The absence of ovulation and menstrual cycle for more than 3 consecutive months is known as functional hypothalamic menorrhoea (AHF). Functional because it is not a disease in itself, but an adaptation of our body to a certain situation. This absence of menstrual cycle occurs when the body does not have enough fuel with which to carry out all the functions entrusted to it, putting itself in "survival" mode. This inhibits the gonadal axis until you get out of that "fight and flight" situation. In these patients, a pulsatile decrease in GnRH occurs at the physiological level, that is, the hormone that regulates the production of pituitary hormones: FSH and LH. In this way, it is common to observe in this type of patients laboratory tests with practically non-existent levels of FSH, LH, estrogen and progesterone. People who are in a situation of chronic stress (due to energy deficiency, severe weight loss or unresolved emotional conflicts, for example) experience an increase in corticotropin-releasing hormone (CRH), which inhibits the secretion of gonadotropins. This is probably due to the fact that they increase the secretion of beta-endorphins and dopamine, interrupting reproductive function due to this mechanism of action. The fact that said adaptation is a functional response of the body does not mean that it does not have consequences for the health of the woman. Beyond the impossibility of pregnancy, the result of anovulation, it can translate into bone problems due to estrogen deficiency, increased risk of injury, decreased sexual appetite, fatigue , tiredness , cold hands and feet, etc. In these cases, we must place special emphasis on energy expenditure and intake, so that they go hand in hand. We need enough fuel so that the organism has the necessary energy to be able to invest it in gonadal functioning.

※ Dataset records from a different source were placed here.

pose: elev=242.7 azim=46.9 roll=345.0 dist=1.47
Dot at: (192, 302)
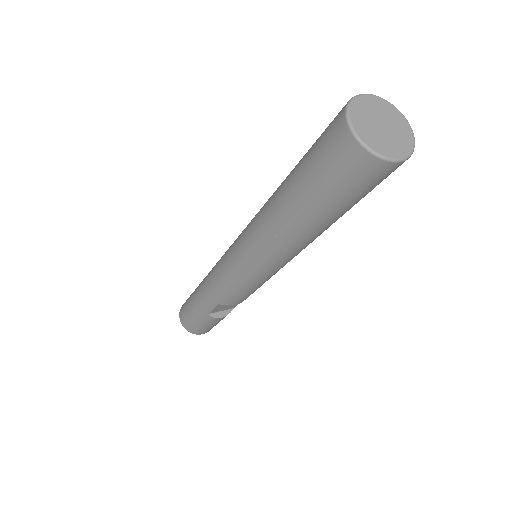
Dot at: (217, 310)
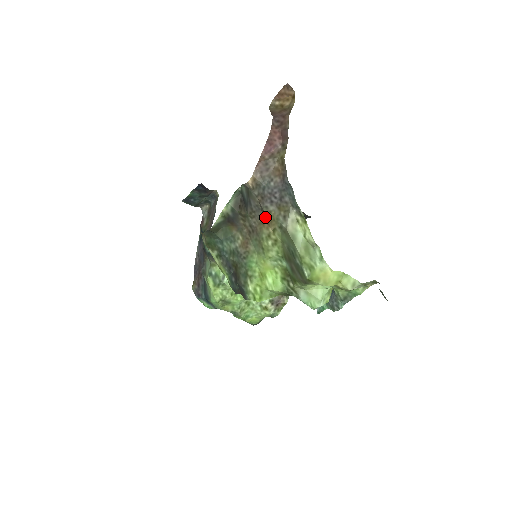
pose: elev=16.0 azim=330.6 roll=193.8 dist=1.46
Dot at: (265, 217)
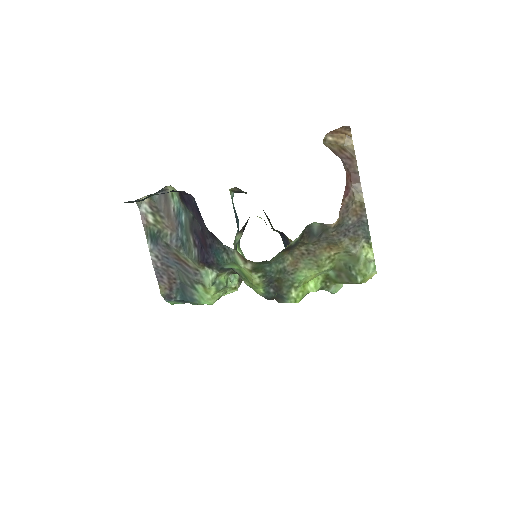
Dot at: (330, 244)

What to ask yourself in case of amenorrhea

If this is your case, and you are in amenorrhea, you can stop to reflect on any of these questions and do not hesitate to ask for help, it is the bravest thing you can do for yourself :).
  • Have you drastically increased your level of physical activity without regard to your nutrition?
  • Have you decided to cut out certain foods and do without them?
  • Do you have a circumstance that does not let you sleep at night?
  • Are you happy with your day to day?

If I have functional hypothalamic amenorrhea, can I try to get pregnant?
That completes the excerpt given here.